[glue-wg] uk.ac.gridpp.vcycle added

Andrew McNab Andrew.Mcnab at cern.ch
Thu Oct 15 11:49:44 EDT 2015


> On 15 Oct 2015, at 11:46, stephen.burke at stfc.ac.uk wrote:
> 
> Meredith, David (STFC,DL,SC) said:
>> Or, for ease here are the details:
>> +"ServiceType_t","uk.ac.gridpp.vcycle","Vcycle manages the lifecycle of
>> VMs running jobs on cloud resources for LHCb, ATLAS, CMS, and GridPP
>> DIRAC VMs.","Recommended",,
>> +"ServiceType_t","uk.ac.gridpp.vac","A virtual machine factory system
>> for operating clusters at grid sites","Recommended",,
> 
> I don't think that's enough to be sure, at least for me. The basic point is that a ServiceType identifies the entirety of a service, rather than a component or aspect of one. I remember how vac started off but I don't know how it has evolved since - is it now an entire computing service as an alternative to e.g. CREAM or ARC? GLUE ServiceTypes are unique, a given service can only have one, unlike the GOC DB.
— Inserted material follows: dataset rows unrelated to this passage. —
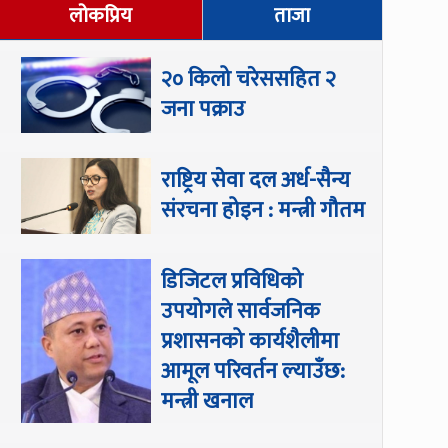
लोकप्रिय
ताजा
२० किलो चरेससहित २
जना पक्राउ
राष्ट्रिय सेवा दल अर्ध-सैन्य
संरचना होइन : मन्त्री गौतम
डिजिटल प्रविधिको
उपयोगले सार्वजनिक
प्रशासनको कार्यशैलीमा
आमूल परिवर्तन ल्याउँछ:
मन्त्री खनाल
I think in GLUE2 terms, both Vac and Vcycle are ComputingServices. They have ComputingShares (types of VM that can be created, associated with experiments, with limits, numbers running etc) but they don’t expose any endpoints, as Vac or Vcycle decides what VMs to launch rather than receiving external requests, and there’s no API for asking what a VM is doing (the VM is responsible for reporting that to the experiment’s pilot framework or whatever.)

Both these systems are exactly equivalent to CREAM and ARC from the point of view of a pilot framework, except the framework doesn’t have to submit pilot jobs as that is all done by their VMs.

Cheers

 Andrew

--
Dr Andrew McNab, High Energy Physics, 
University of Manchester, UK, M13 9PL.